Les autres pratiques sélectionnées aux Awards
AXA WEEK FOR GOOD – AXA ASSURANCES LUXEMBOURG Depuis 2010, AXA organise, chaque année, l’AXA Week for Good (AWFG). Une semaine entièrement consacrée à la RSE, lors de laquelle les collaborateurs d’AXA sont invités, sur base du volontariat, à se réunir pour aider leurs associations caritatives locales. En 2021, l’AWFG a réuni 148 collaborateurs sur 285.
WELLBEING – ING LUXEMBOURG ING a développé il y a 10 ans un programme de prévention du burn-out, en complément de son offre de formations liées à la santé et au bien-être de manière générale. Son nom : WellbeING. La démarche s’étoffe constamment, avec check-up, formations santé, clubs de sport et de bien-être, prévention burnout, managers formés au leadership sain…

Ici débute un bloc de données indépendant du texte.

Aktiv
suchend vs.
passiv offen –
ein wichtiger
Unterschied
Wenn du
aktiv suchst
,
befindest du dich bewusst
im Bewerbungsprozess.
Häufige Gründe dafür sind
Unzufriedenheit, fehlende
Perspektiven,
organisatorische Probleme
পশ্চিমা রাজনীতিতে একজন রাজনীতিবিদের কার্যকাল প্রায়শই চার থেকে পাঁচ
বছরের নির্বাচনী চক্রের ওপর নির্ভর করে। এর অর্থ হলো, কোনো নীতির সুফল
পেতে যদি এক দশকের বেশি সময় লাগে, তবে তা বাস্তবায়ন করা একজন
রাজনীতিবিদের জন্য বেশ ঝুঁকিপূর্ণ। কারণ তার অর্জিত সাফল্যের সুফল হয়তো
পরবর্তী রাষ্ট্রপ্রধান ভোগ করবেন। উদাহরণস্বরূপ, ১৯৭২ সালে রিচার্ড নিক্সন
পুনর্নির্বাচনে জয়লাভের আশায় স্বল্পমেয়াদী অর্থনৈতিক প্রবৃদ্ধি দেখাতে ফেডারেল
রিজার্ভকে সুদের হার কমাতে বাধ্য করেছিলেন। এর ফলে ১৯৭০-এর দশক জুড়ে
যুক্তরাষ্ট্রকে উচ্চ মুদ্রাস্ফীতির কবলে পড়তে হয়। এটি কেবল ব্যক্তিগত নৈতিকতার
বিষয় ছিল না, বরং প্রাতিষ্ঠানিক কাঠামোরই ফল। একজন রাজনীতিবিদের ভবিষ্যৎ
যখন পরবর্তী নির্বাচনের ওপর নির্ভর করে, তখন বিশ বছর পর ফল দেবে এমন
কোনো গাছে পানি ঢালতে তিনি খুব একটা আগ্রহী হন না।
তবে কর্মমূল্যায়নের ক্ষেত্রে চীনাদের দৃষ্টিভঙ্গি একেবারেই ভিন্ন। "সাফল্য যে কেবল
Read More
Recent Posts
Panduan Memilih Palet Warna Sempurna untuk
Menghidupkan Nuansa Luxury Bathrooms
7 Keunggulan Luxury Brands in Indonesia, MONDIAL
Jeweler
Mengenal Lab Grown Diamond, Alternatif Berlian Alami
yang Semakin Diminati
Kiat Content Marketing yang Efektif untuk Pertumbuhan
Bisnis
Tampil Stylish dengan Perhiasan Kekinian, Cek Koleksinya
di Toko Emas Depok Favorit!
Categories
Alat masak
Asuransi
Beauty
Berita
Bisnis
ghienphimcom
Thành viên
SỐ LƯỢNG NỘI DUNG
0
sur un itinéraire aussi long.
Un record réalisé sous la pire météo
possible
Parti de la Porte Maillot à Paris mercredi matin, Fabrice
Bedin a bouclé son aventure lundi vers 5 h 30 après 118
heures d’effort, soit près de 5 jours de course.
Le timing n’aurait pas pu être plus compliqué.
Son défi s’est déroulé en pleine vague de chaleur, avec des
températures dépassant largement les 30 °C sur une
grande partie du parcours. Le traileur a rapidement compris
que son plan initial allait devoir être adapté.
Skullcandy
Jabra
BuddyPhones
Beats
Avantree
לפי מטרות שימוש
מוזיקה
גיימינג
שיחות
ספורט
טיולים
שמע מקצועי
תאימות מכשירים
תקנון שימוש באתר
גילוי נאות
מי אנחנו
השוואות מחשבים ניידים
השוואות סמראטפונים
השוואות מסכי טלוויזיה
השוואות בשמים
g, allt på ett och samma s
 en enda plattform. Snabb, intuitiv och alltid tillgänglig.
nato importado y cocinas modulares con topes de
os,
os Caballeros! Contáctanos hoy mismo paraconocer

FONDS SOCIAL LUXTRUST – LUXTRUST En 2021, LuxTrust crée son « fonds social », un compte bancaire spécialement dédié aux actions en faveur de l’économie circulaire et du soutien aux associations locales. Celui-ci est alimenté par deux actions : la revente de matériel informatique et de téléphonie de l’entreprise – qui bénéficie ainsi d’une seconde vie – et une tombola, organisée en interne.
EMERALD – ANDANDO L’Emerald Building est, sur la zone Benelux, le premier projet de construction certifié « zéro carbone », selon les critères de l’Ilfi. Aucune émission n’est donc produite, ni lors de la construction, ni par le bâtiment lui-même par la suite. Les bureaux seront alimentés par une énergie 100 % verte et de l’eau de pluie pour les « eaux grises ».
GT FLEET TOOLS MANAGEMENT – GENERAL TECHNIC BUILDING SOLUTIONS Depuis 2018, General Technic propose à ses clients et prospects du milieu de la construction et de l’artisanat un service de leasing opérationnel spécialement conçu pour la gestion de parcs machines. À la fin du contrat, General Technic reprend, reconditionne, reloue, voire recycle, les machines.
JARDIN COMMUNAUTAIRE MATGESFELD – COMMUNE DE SANEM Avec l’idée de sensibiliser les habitants de la ville au changement climatique et à la nécessité de changer nos habitudes de consommation (notamment manger local, saisonnier et bio), la commune de Sanem a développé un projet de jardin communautaire, avec 24 parcelles cultivables, dont 6 réservées pour les écoles.
EIS SCHOUL, ENG NOHALTEG SCHOUL – ÉCOLE PRIVÉE FIELDGEN Le projet « Notre école, une école durable » organise des cours pédagogiques sur le développement durable, et, au niveau de la cantine, une meilleure gestion des déchets et un changement des menus et de la vaisselle, qui ont permis une réduction du gaspillage alimentaire, de l’utilisation du plastique et de l’empreinte CO2.